“Watch him, Jack!” was Reordan’s order, as the Fire-Dog followed them.
So Billy and Jack walked up and down in front of the engine-house, Billy with his hand resting on Jack’s neck, and the intelligent dog marching him back and forth with the regularity of a sentinel on guard. The fresh air brought the color into Billy’s cheeks, and he looked very happy and bright. When they had kept up this exercise for about half an hour, two persons appeared, at whose approach Jack showed decided symptoms of pleasure. He wagged his tail very fast, and whined with joy.
The new-comers were a middle-aged gentleman and a little boy somewhat younger than Billy,—a bright-eyed, rosy-cheeked boy, with a very independent air, and he carried a little basket in his hand. The gentleman was the little boy’s grandfather. I wish I could describe him as he really was, but the nearest I can come to it is to say that he was just the kind every boy and girl would choose if they had a whole world full of grandpapas to choose from. Such a pleasant smile when he looked at you! And such a pleasant voice when he spoke to you! Why, you felt happier all the rest of the day after meeting him if he only shook hands with you and said, “How do you do?” His laugh was even pleasanter still, and he laughed very often; and when he was not laughing his eyes were, they had such a happy, cheerful expression.
Billy could not see the pleasant face, but he could hear the pleasant voice, and those who have not the use of their eyes have something within them that tells them how people look. So Billy formed a picture in his mind of the little boy’s grandpapa, and Billy smiled too when the little boy’s grandpapa spoke, as everybody else did.
“Jack, Jack, I’ve brought something nice for you, old fellow,” said the little boy, whose name was Sam, and who had been eying Billy very intently.

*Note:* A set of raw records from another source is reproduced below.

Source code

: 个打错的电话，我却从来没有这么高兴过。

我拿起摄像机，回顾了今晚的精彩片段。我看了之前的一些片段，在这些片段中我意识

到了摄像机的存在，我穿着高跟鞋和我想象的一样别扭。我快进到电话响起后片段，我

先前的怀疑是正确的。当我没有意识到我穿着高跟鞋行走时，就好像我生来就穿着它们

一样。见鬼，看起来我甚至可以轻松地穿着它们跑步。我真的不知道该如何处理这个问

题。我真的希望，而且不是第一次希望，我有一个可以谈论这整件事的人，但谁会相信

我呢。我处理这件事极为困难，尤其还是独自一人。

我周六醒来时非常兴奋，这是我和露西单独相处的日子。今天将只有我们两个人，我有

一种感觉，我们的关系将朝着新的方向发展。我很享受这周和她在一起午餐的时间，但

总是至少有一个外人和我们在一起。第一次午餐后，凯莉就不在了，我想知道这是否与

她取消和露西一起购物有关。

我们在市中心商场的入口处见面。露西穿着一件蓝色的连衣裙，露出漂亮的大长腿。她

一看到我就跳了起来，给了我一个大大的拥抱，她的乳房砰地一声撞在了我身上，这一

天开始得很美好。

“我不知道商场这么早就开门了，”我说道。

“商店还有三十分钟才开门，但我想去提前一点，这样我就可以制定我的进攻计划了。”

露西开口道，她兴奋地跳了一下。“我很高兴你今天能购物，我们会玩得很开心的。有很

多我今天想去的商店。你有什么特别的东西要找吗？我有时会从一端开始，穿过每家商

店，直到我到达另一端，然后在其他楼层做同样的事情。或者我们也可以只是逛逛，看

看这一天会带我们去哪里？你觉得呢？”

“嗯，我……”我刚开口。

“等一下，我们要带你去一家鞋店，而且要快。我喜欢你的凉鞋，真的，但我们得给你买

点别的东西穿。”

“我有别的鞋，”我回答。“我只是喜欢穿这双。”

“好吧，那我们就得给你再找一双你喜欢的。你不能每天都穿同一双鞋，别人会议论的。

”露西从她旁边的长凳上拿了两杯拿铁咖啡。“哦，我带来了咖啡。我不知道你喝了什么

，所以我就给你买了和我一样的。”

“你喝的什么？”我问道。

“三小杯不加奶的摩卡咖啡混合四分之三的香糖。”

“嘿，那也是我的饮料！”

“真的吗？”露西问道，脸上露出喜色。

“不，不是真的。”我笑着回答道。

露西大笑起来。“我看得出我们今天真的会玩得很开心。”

“What little boy is this?” asked Sam’s grandpapa. “Seems to me this is a new face.”
“Yes, sir,” replied the blind boy. “I am Billy.”
“Oh. You are Billy! Well, where did you come from?”
“It’s a boy we found one night at the North End, Mr. Ledwell, and he is blind,” said Reordan, who stood in the door of the engine-house and now approached, touching his hat respectfully. “He didn’t have any one to look after him, and some children took him in tow and hid him in a kind of closet at the top of the tenement-house they lived in. When the house got on fire, they cleared out so sudden that nobody thought of the blind kid. If it hadn’t been for Jack here, he’d ’a’ been smothered in a short time, the smoke was so thick. It isn’t the first life Jack has saved.”